- French: Que Dieu bénisse l'Amérique
- Directed by: Robert Morin
- Written by: Robert Morin
- Produced by: Réal Chabot
- Starring: Gildor Roy Sylvie Léonard Sylvain Marcel
- Cinematography: Jean-Pierre St-Louis
- Edited by: Lorraine Dufour
- Music by: Bertand Chénier
- Production company: Coop Vidéo de Montréal
- Distributed by: Christal Films
- Release date: February 17, 2006 (RVCQ);
- Running time: 110 minutes
- Country: Canada
- Language: French

= May God Bless America =

May God Bless America (Que Dieu bénisse l'Amérique) is a Canadian drama film, directed by Robert Morin and released in 2006. A critique of suburban values and lifestyles, the film stars Gildor Roy as Maurice Ménard, a police inspector in Laval, Quebec who is investigating a spate of murders of suspected sex offenders on September 11, 2001, in a community that is largely wrapped up in its own petty dramas with virtually everybody remaining oblivious to or unconcerned about the concurrent September 11 attacks in New York City.

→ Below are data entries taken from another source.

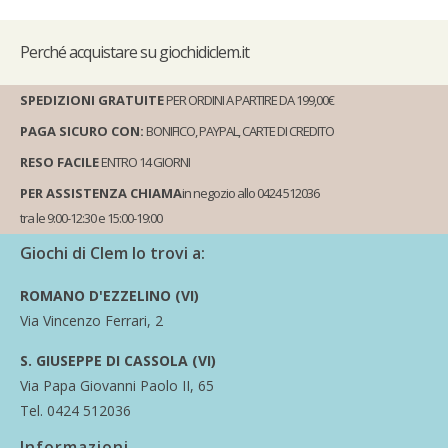
Perché
acquistare su giochidiclem.it
SPEDIZIONI GRATUITE
PER ORDINI A PARTIRE DA 199,00€
PAGA SICURO CON:
BONIFICO, PAYPAL, CARTE DI CREDITO
RESO FACILE
ENTRO 14 GIORNI
PER ASSISTENZA CHIAMA
in negozio allo 0424 512036
tra le 9:00-12:30 e 15:00-19:00
Giochi di Clem lo trovi a:
ROMANO D'EZZELINO (VI)
Via Vincenzo Ferrari, 2
S. GIUSEPPE DI CASSOLA (VI)
Via Papa Giovanni Paolo II, 65
Tel. 0424 512036
Informazioni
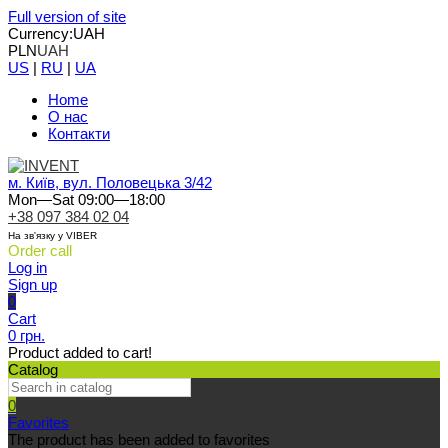
Full version of site
Currency:
UAH
PLN
UAH
US
|
RU
|
UA
Home
О нас
Контакти
м. Київ, вул. Половецька 3/42
Mon—Sat 09:00—18:00
+38 097 384 02 04
На зв'язку у VIBER
Order call
Log in
Sign up
0
Cart
0 грн.
Product added to cart!
Catalog
0
Favorites
The product has been added to favorites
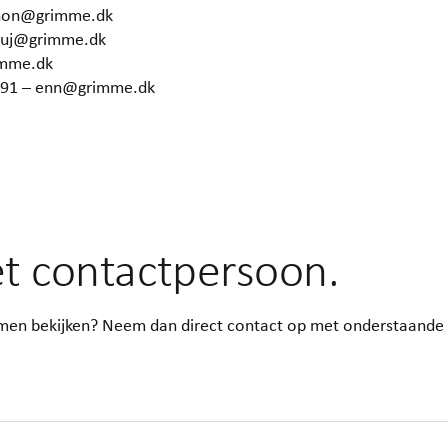
 hon@grimme.dk
– uj@grimme.dk
imme.dk
6291 – enn@grimme.dk
t contactpersoon.
komen bekijken? Neem dan direct contact op met onderstaande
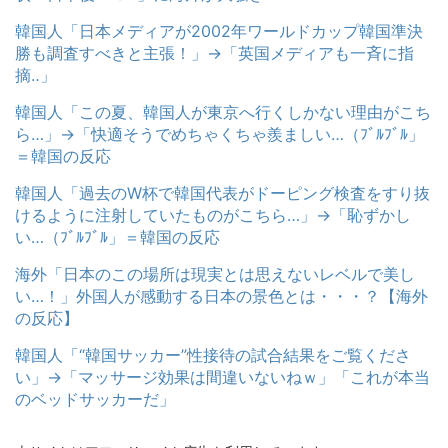
韓国人「日本メディアが2002年ワールドカップ韓国準決
勝も調査すべきと主張！」→「英国メディアも一斉に指
摘‥」
韓国人「この夏、韓国人が東京へ行くしかない理由がこち
ら…」→「快適そうでめちゃくちゃ羨ましい…（ﾌﾞﾙﾌﾞﾙ」
＝韓国の反応
韓国人「過去のW杯で韓国代表がドーピング検査をすり抜
けるように注射していたものがこちら…」→「恥ずかし
い…（ﾌﾞﾙﾌﾞﾙ」＝韓国の反応
海外「日本のこの場所は現実とは思えないレベルで美し
い…！」外国人が感動する日本の景色とは・・・？【海外
の反応】
韓国人「“韓国サッカー”性接待の試合結果をご覧くださ
い」→「マッサージ効果は間違いないねｗ」「これが本当
のベッドサッカーだ」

The cast also includes Normand D'Amour, René-Daniel Dubois, Patrice Dussault, Gaston Lepage, Sylvie Léonard, Sylvain Marcel, Dominique Quesnel, Jean-Guy Bouchard and Benoît Rousseau.

Morin described the film as having been inspired in part by Albert Camus's novel The Stranger, with themes around the danger of individuality taken to extremes.

The film premiered on February 17, 2006 at the Rendez-vous du cinéma québécois.

==Awards==

Morin received a Prix Iris nomination for Best Screenplay at the 9th Jutra Awards in 2007.